Convergència i Unió ha ganado con claridad las elecciones catalanas. Aunque no consiguió la mayoría absoluta y necesitará pactos, la rotundidad de su victoria se debe a la no menos rotunda derrota de los socialistas, así como la de sus aliados en el tripartito que ha constituido el primer gobierno de izquierdas de la Generalitat contemporánea. Ambas situaciones constituyen un reflejo especular.

CiU culminó su travesía del desierto con un triunfo inapelable. No sólo porque duplicó el número de escaños de su principal oponente, sino porque lo consiguió con una participación que, sin ser para tirar cohetes, fue más alta que en los anteriores comicios. Es más, basta con ver la distribución geográfica del voto para constatar el palizón. La federación nacionalista consiguió resultados históricos, con veinte puntos o más de ventaja, en feudos socialistas muy arraigados. En los feudos convergentes, la paliza fue avasalladora: los de Artur Mas llegaron a triplicar y hasta a cuadriplicar los sufragios socialistas.

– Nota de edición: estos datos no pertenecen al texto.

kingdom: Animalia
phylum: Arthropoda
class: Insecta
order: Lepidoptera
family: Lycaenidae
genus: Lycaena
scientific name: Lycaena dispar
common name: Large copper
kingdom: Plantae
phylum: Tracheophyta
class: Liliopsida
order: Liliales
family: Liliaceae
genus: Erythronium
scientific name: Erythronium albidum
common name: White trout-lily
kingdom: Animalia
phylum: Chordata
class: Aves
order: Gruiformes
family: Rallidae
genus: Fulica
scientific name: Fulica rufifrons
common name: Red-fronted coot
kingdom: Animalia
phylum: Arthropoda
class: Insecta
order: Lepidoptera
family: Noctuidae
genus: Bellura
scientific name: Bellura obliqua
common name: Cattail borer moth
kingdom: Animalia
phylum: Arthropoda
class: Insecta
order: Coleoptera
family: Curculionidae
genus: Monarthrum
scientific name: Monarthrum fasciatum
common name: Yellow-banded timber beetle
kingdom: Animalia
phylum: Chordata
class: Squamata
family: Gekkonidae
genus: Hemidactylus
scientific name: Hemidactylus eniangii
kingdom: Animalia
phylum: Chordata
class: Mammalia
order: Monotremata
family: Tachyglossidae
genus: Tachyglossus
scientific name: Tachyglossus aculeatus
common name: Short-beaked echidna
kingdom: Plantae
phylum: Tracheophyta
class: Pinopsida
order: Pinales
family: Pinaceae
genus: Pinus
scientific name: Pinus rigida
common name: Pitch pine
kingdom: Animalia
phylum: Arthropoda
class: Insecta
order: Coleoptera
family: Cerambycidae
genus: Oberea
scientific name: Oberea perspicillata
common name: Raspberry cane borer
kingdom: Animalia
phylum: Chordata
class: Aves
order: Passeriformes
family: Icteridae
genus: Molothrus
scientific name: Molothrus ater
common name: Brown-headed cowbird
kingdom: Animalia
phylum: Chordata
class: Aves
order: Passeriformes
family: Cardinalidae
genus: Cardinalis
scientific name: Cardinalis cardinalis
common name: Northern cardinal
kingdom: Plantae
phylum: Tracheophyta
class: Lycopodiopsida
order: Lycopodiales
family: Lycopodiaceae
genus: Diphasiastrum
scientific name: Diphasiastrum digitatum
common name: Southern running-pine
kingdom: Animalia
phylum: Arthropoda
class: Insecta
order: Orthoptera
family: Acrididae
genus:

Se comprende que el hasta ahora presidente de la Generalitat, José Montilla, haya arrojado la toalla. Si su derrota y la de sus aliados no hubiera sido contundente, la victoria de sus adversarios no parecería tan arrolladora. Llegados a estos extremos, aunque se tire de manual y se busque un efecto épico en lugar de una auténtica asunción de responsabilidad, poca salida digna queda que no sea la renuncia. Eso no quita que las tortas hayan comenzado enseguida, entre otras razones porque el relevo se ha planteado en unos términos que calificaríamos de imposibles de empeorar, si nos fuera algo en ello.

El tripartito paga, sin duda, sus defectos innatos. No se trata de que nos falte cultura de coalición. Es que ha habido momentos, bastantes, en que el gobierno catalán podía ser calificado, con toda justicia, de olla de grillos. Las disputas internas y una pésima comunicación se hacen más sangrantes cuando se comprueba que pasarán a la historia antes que la obra realizada, que no es tan negativa como algunos se empeñan en afirmar.

CiU se beneficia de ello y de haber planteado una inteligente campaña, que apelaba a la necesidad de un cambio. De un cambio tranquilo por más señas. Sólo el tiempo dirá, y no habrá que esperar mucho, si dichos propósitos eran sinceros o si el gobierno de Artur Mas actuará bajo el principio del "decíamos ayer". Pero de momento, el llamamiento ha tenido un efecto transversal de notable éxito entre el electorado.

¿Por qué? Pues porque decir que CiU ha movilizado a todo su electorado, incluido el que en 2003 y 2006 se abstuvo o se marchó a opciones de nacionalismo más radical, es quedarse corto. La contundencia de su victoria sugiere que CiU ha contado con el apoyo de electores de otras fuerzas políticas. Y es que el hartazgo del tripartito incluía a no pocos de sus mismos votantes.

Este resultado, sumado al ascenso del PP, están directamente emparentados, a su vez, con la crisis. También es ley de vida en la política que los gobiernos paguen los platos rotos de situaciones tan delicadas, aunque no sean culpa suya e incluso si han tomado medidas adecuadas (y con independencia de su resultado).

También hay que decir, sin embargo, que este último factor habrá llevado a la presidencia a Artur Mas, pero será asimismo su principal lastre. Pese a la lógica y comprensible alegría que experimenta un partido cuando llega al gobierno, cabe no olvidar que las circunstancias generales son más bien tristes. Y para afrontarlas, no basta con "pujolear".